A Solidão Amiga - Rubem Alves

“Sua tristeza não vem da solidão. Vem das fantasias que surgem na solidão. Lembro-me de um jovem que amava a solidão: ficar sozinho, ler, ouvir, música... Assim, aos sábados, ele se preparava para uma noite de solidão feliz. Mas bastava que ele se assentasse para que as fantasias surgissem.”

“Na festa ele percebia que festas reais não são iguais às festas imaginadas. Era um desencontro, uma impossibilidade de compartilhar as coisas da sua solidão... A noite estava perdida.”

“Ao seu redor, as sombras e o silêncio. Nenhum falatório bobo ou riso fácil para perturbar a verdade da sua alma.”

“Entre as muitas coisas profundas que Sartre disse, essa é a que mais amo: ‘Não importa o que fizeram com você. O que importa é o que você faz com aquilo que fizeram com você.’”

“O estar juntos, frequentemente, é uma forma terrível de solidão, um artifício para evitar o contato conosco mesmos. Sartre chegou ao ponto de dizer que ‘o inferno é o outro.’”

“Rainer Maria Rilke, um dos poetas mais solitários e densos que conheço, disse o seguinte: ‘As obras de arte são de uma solidão infinita.’ É na solidão que elas são geradas.”

“E me lembro também de Cecília Meireles, tão lindamente descrita por Drummond: ‘...Não me parecia criatura inquestionavelmente real; e por mais que aferisse os traços positivos de sua presença entre nós, marcada por gestos de cortesia e sociabilidade, restava-me a impressão de que ela não estava onde nós a víamos... Distância, exílio e viagem transpareciam no seu sorriso benevolente? Por onde erraria a verdadeira Cecília...’. Sim, lá estava ela delicadamente entre os outros, participando de um jogo de relações gregárias que a delicadeza a obrigava a jogar. Mas a verdadeira Cecília estava longe, muito longe, num lugar onde ela estava irremediavelmente sozinha.’”

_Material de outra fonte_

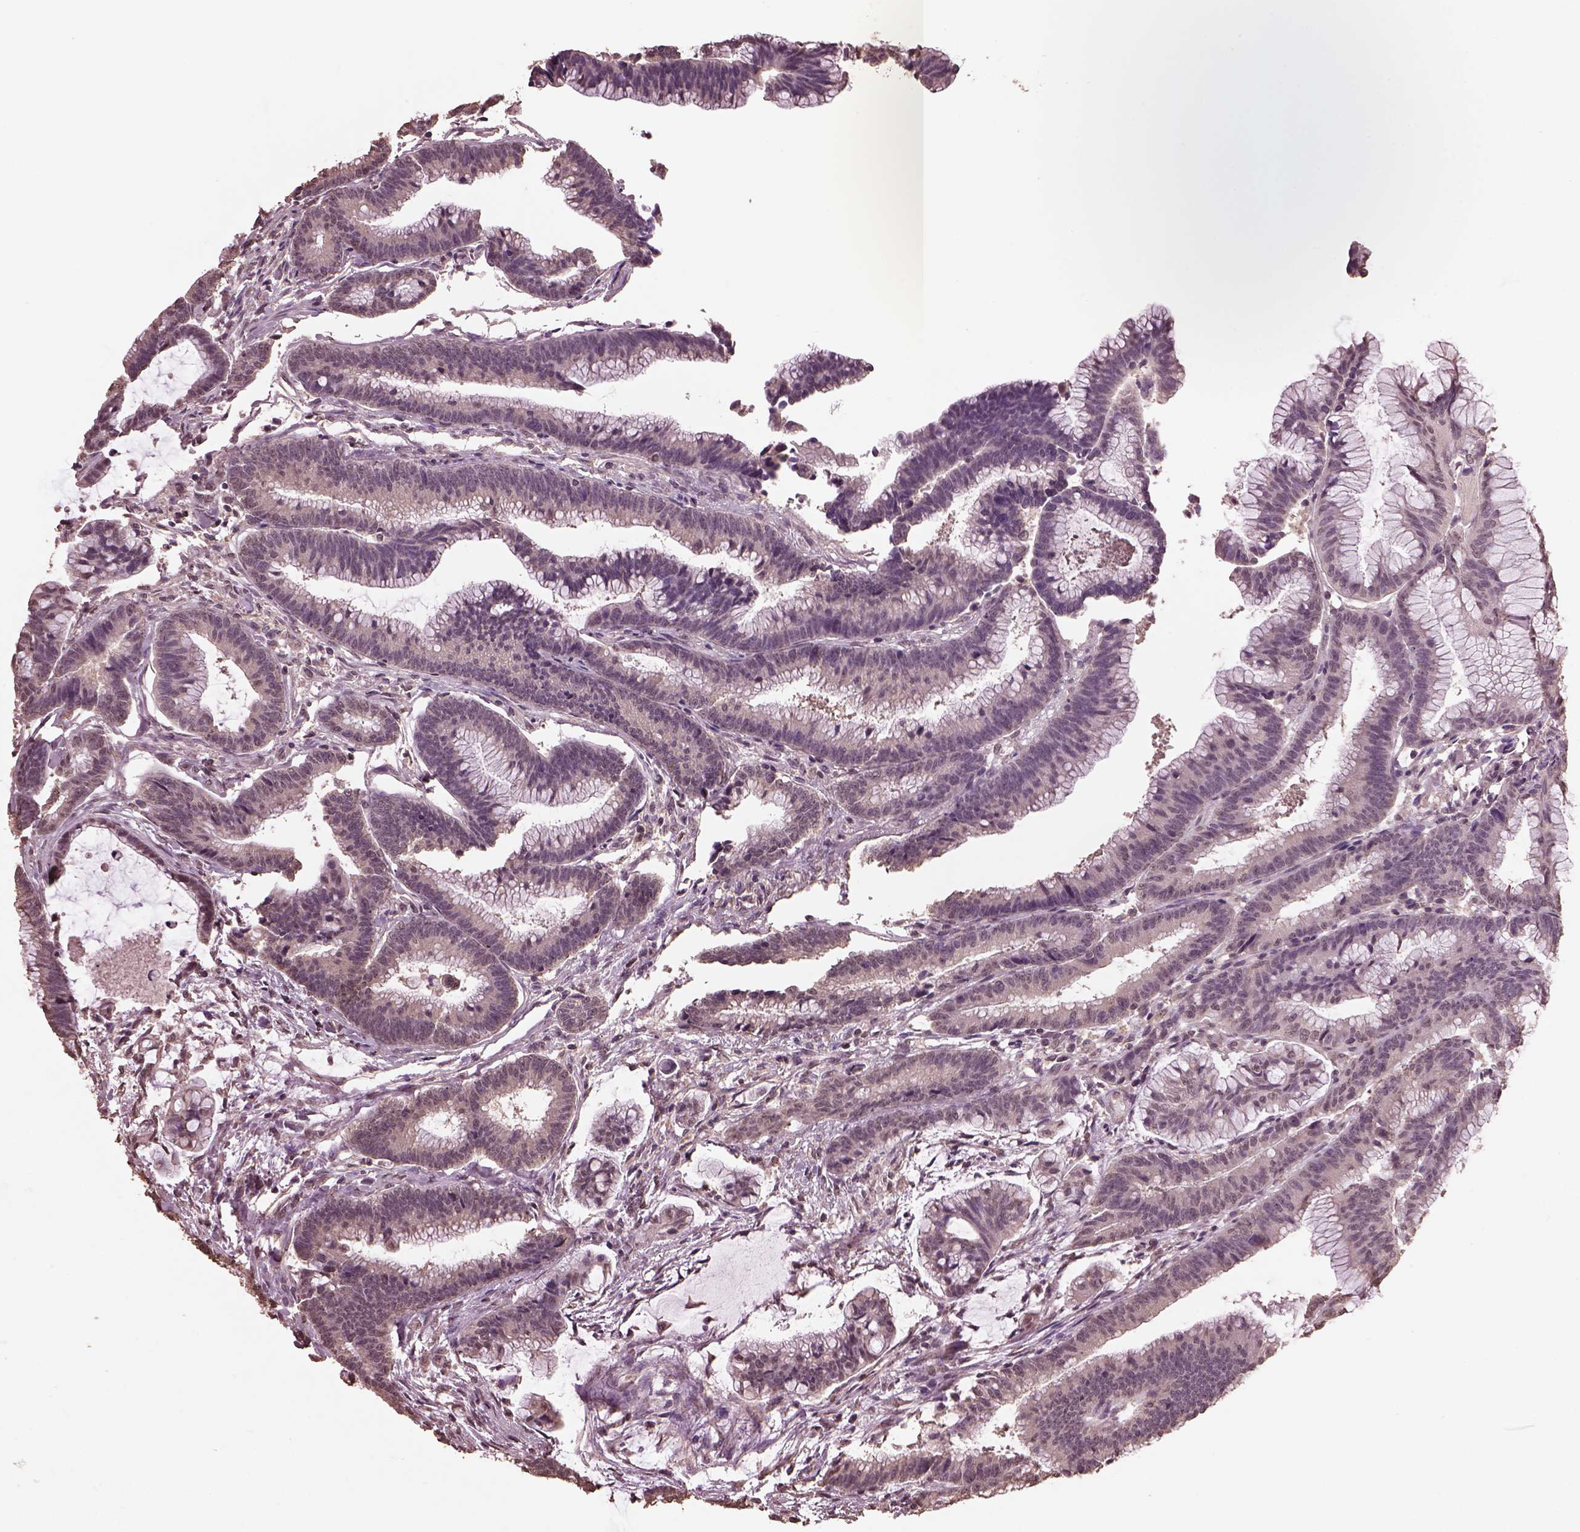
{"staining": {"intensity": "negative", "quantity": "none", "location": "none"}, "tissue": "colorectal cancer", "cell_type": "Tumor cells", "image_type": "cancer", "snomed": [{"axis": "morphology", "description": "Adenocarcinoma, NOS"}, {"axis": "topography", "description": "Colon"}], "caption": "Protein analysis of colorectal cancer (adenocarcinoma) reveals no significant expression in tumor cells.", "gene": "CPT1C", "patient": {"sex": "female", "age": 78}}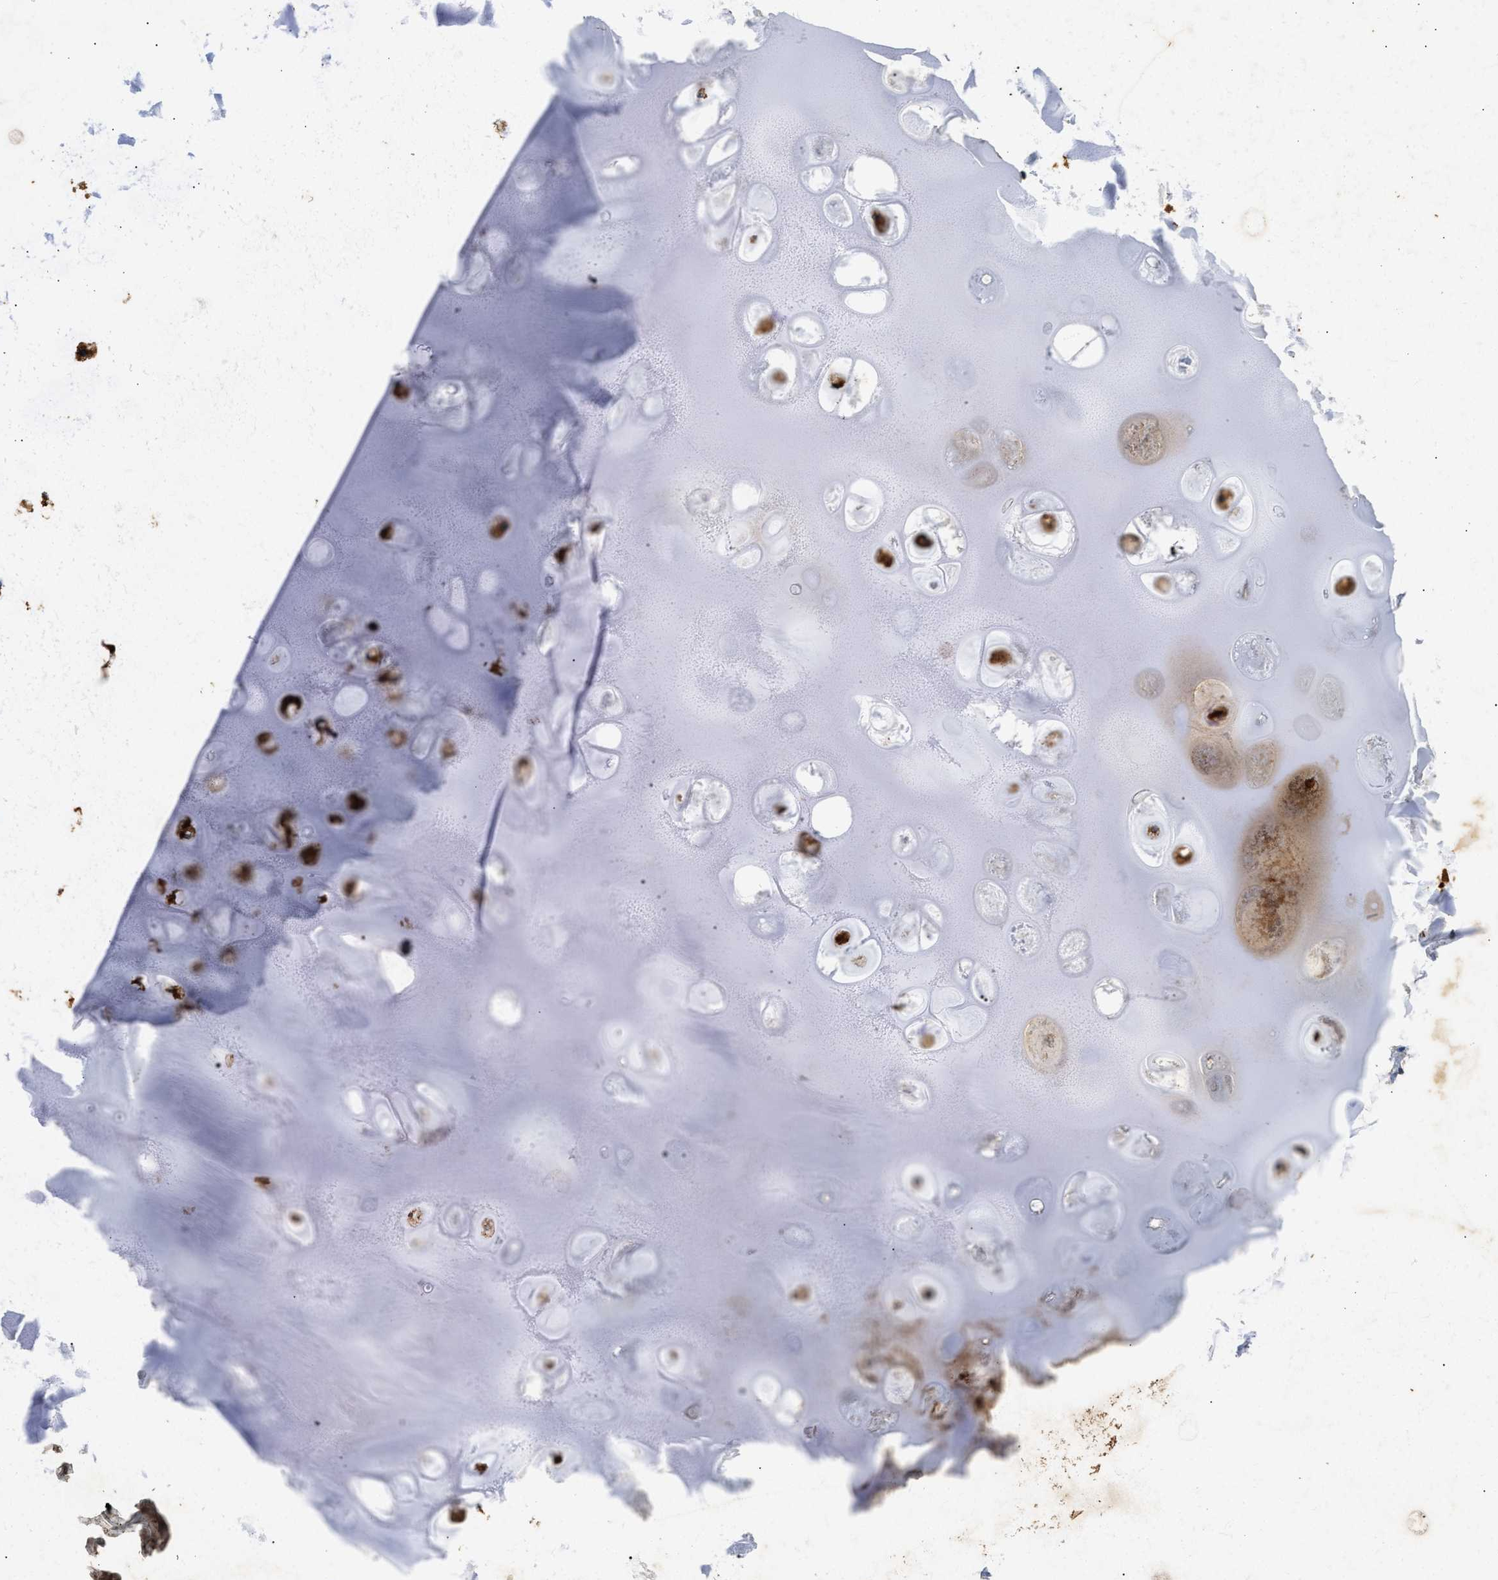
{"staining": {"intensity": "strong", "quantity": "25%-75%", "location": "cytoplasmic/membranous"}, "tissue": "soft tissue", "cell_type": "Chondrocytes", "image_type": "normal", "snomed": [{"axis": "morphology", "description": "Normal tissue, NOS"}, {"axis": "topography", "description": "Bronchus"}], "caption": "Strong cytoplasmic/membranous expression for a protein is appreciated in approximately 25%-75% of chondrocytes of unremarkable soft tissue using immunohistochemistry (IHC).", "gene": "ACOX1", "patient": {"sex": "female", "age": 73}}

“O primeiro filósofo que li, o dinamarquês Soeren Kiekeggard, um solitário que me faz companhia até hoje, observou que o início da infelicidade humana se encontra na comparação.”

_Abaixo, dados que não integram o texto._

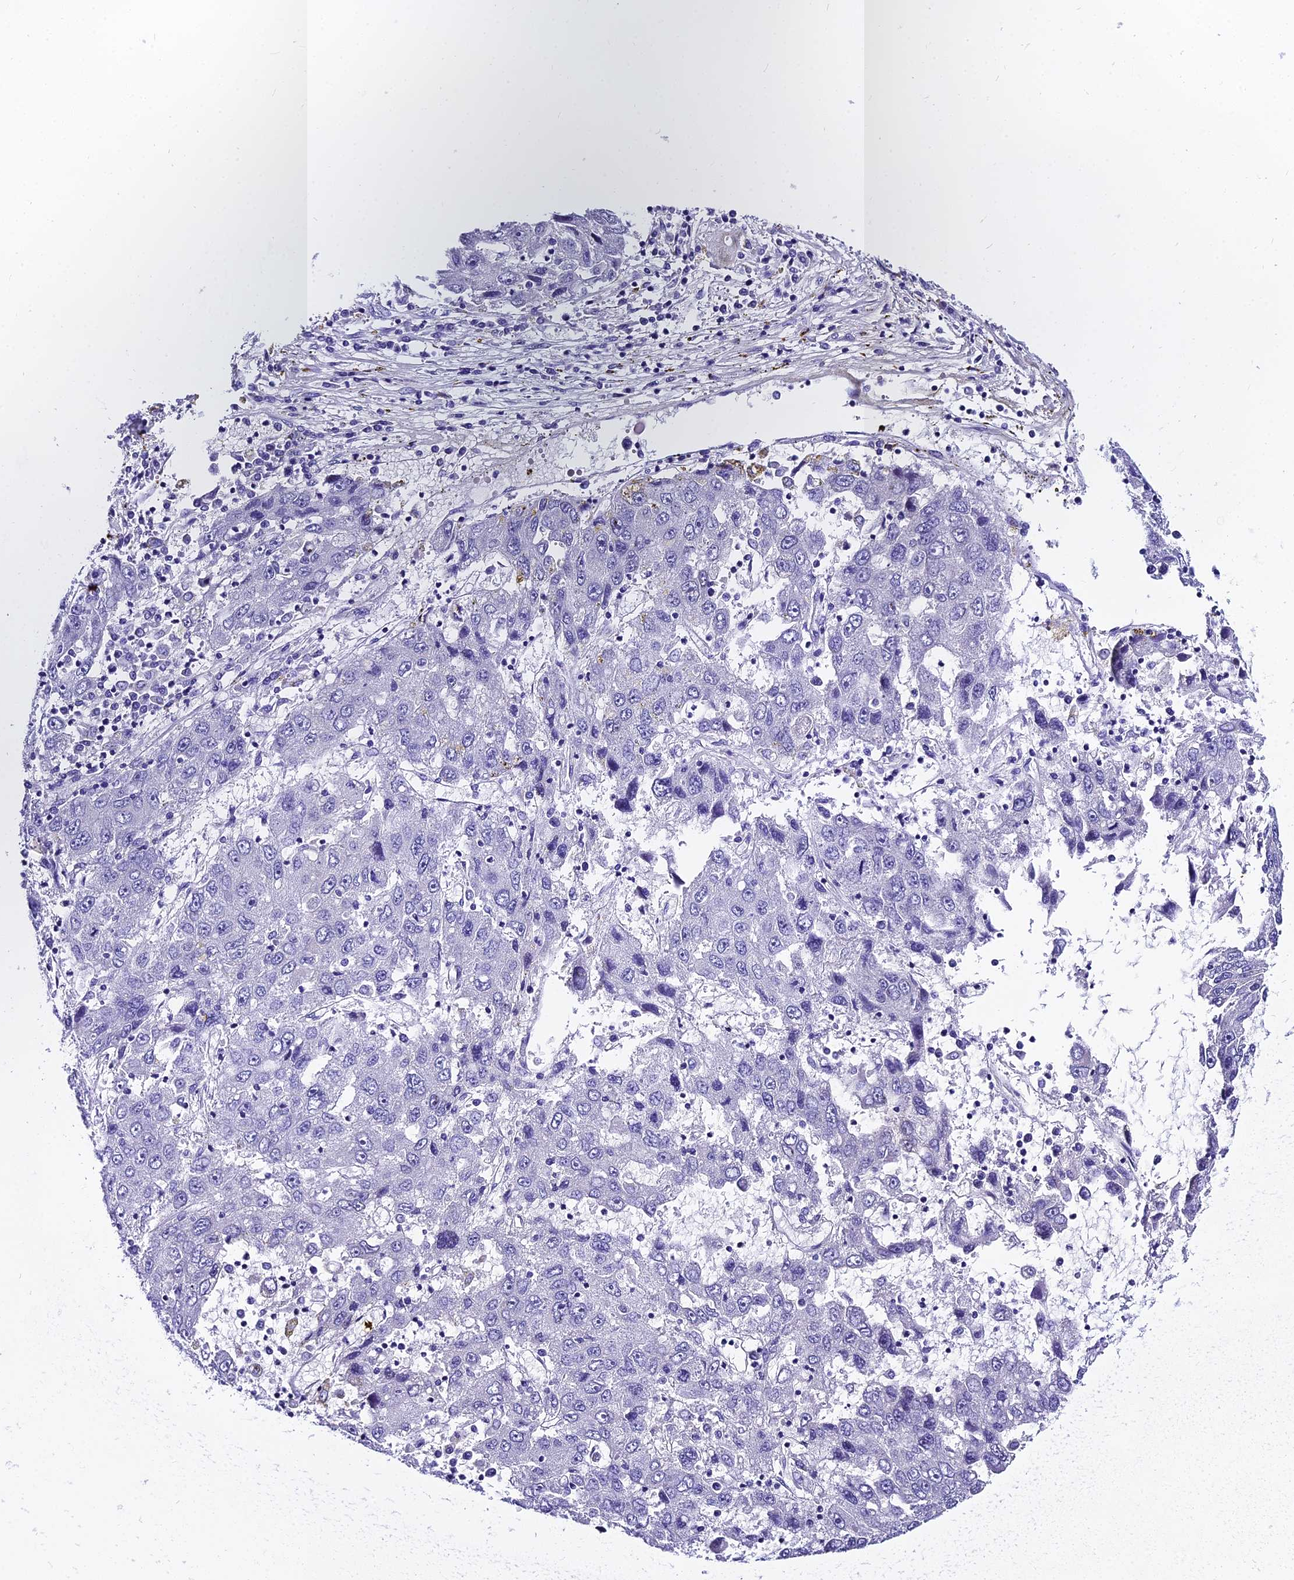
{"staining": {"intensity": "negative", "quantity": "none", "location": "none"}, "tissue": "liver cancer", "cell_type": "Tumor cells", "image_type": "cancer", "snomed": [{"axis": "morphology", "description": "Carcinoma, Hepatocellular, NOS"}, {"axis": "topography", "description": "Liver"}], "caption": "IHC micrograph of human liver cancer stained for a protein (brown), which exhibits no staining in tumor cells. (DAB immunohistochemistry visualized using brightfield microscopy, high magnification).", "gene": "LGALS7", "patient": {"sex": "male", "age": 49}}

“As caminhadas pelo deserto me fizeram forte. Aprendi a cuidar de mim mesmo. E aprendi a buscar as coisas que, para mim, solitário, faziam sentido.”

“Sofra a dor real da solidão porque a solidão dói. Dói uma dor da qual pode nascer a beleza. Mas não sofra a dor da comparação. Ela não é verdadeira.”

Comédias da Vida Privada - Luis Fernando Verissimo

"Há provas estatísticas que o desejo de não magoar os outros está na origem da maioria dos desastres sociais."

O Grande Mentecapto - Fernando Sabino

“Sentia uma emoção tomá-lo de repente, que era a um tempo o medo da morte e uma vontade de partir. Nada ele desejava mais na vida que um dia tomar o trem e ir para longe, longe de todos, para um lugar que não sabia onde.”

“Estava, por assim dizer, num instante de transição em que a existência parece pairar em suspenso entre dois vazios ou entre dois mistérios que se completam.”

“Não havia mais nada em que se agarrar para sobreviver. (...) Se alguma coisa lhe restava no espírito, era apenas a consciência disso.”

“Tudo quieto e parado, em suspenso. Até ali não chegava a confusão do mundo. Geraldo Viramundo parecia ter saído do mundo. O tempo havia parado.”

“Este ser engasgado, contido, subjugado pela ordem iníqua dos racionais é o verdadeiro fulcro da minha verdadeira natureza, o cerne da minha condição de homem, herói e pobre-diabo, pária, negro, judeu, índio, cigano, santo, poeta, mendigo e débil mental, Viramundo! que um dia há de rebelar-se dentro de mim, enfim liberto, poderoso na sua fragilidade, terrível na pureza de sua loucura.”

“Por que Viramundo agora se sentia pouco à vontade dentro de igrejas? Era o que ele se perguntava... (...) Que sentido têm as coisas? – o grande mentecapto perguntou a si mesmo, sentando-se num banco da nave àquela hora vazia, e veio-lhe de súbito a consciência da própria mentecapcidade, tão despropositada quanto a minha ousadia em escrever semelhante palavra. Não entendia mais nada de nada – e tal desentendimento o atingia tão fundo, que Geraldo Viramundo pôs-se a chorar.”

“Mas daquela feita o choro era fruto de suas meditações, ao passo que agora decorria de constatação nascida da mesma dúvida que o levara, em menino, a interpelar o padre Limeira em Rio Acima: meditar em quê? Não havia mesmo nada sobre que meditar, concluía agora. Sentia-se completamente vazio por dentro, numa solidão sem remédio.”

“O raio que coriscou na sua cabeça naquele instante, dando-lhe uma fulminante consciência da iniqüidade que prevalece neste mundo, foi demais para a sua inocência, matou o menino que ele trazia dentro de si. Matou o menino.”